Troubling Method: Narrative Research as Being
English
By (author): Paul Eaton Petra Munro Hendry Roland Mitchell
Troubling Method seeks to extract narrative inquiry from method. The shift to a post-humanist, post-qualitative moment is not just another stage in modernism that seeks to improve knowledge production, but is a shift to understanding research as an ontology, a way of being in the world, rather than a mode of production. Fundamental assumptions of research: method, data, analysis, and findings are deconstructed and reconfigured as a mode of relational intra-action.
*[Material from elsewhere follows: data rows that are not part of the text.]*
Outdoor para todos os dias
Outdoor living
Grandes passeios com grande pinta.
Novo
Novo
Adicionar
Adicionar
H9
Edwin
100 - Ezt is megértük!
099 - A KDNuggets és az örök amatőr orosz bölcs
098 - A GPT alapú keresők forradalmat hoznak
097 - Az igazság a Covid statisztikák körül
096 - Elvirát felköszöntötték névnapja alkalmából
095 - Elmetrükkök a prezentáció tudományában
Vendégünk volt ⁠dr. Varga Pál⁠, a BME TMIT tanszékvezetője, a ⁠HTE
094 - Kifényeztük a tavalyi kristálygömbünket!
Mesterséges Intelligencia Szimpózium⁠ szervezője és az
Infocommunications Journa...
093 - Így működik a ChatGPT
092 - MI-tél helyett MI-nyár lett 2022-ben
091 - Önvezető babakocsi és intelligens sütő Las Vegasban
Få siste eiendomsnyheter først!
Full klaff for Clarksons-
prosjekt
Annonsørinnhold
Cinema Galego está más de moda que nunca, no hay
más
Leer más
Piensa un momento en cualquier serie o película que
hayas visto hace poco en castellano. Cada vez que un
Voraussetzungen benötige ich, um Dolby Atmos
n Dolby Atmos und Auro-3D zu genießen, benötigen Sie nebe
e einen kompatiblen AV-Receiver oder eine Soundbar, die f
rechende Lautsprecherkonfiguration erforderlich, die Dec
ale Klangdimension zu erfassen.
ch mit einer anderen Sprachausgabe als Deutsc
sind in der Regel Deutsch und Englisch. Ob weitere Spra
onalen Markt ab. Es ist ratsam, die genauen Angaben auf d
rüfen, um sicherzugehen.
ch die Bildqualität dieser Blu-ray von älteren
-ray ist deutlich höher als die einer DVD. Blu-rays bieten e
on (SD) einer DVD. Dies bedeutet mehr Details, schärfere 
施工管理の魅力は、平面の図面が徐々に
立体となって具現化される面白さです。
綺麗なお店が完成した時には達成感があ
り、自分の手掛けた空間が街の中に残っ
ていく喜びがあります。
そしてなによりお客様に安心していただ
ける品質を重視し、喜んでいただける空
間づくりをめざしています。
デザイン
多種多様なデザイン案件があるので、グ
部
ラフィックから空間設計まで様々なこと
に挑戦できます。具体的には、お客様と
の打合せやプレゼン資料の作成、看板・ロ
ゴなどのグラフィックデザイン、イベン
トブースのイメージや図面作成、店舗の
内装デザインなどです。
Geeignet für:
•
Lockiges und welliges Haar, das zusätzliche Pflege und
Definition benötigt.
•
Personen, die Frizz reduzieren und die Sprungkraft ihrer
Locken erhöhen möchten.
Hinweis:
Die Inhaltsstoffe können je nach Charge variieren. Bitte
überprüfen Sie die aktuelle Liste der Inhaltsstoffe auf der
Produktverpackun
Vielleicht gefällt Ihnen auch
Troubling Method is constructed as a dialogue between the three authors, focusing on their work as qualitative, narrative researchers. The authors revisit six previously published works in which they grapple with the contradictions and ironies of engaging in pragmatist, critical, and feminist qualitative research. After a lengthy introduction which problematizes method, the book is divided into three sections, each with two chapters that are bracketed by an introduction to the issues discussed in the chapters and then a dialogue interlude in which the authors deliberate what makes possible the questions they are raising about method and narrative research. The three sections attend to the central premises of narrative research as being: 1) relationships, 2) listening, and 3) unknowing.
Troubling Method is ideal for introductory or advanced courses in qualitative research, narrative inquiry, educational research, and those aimed at employing critical theories in qualitative and narrative inquiry.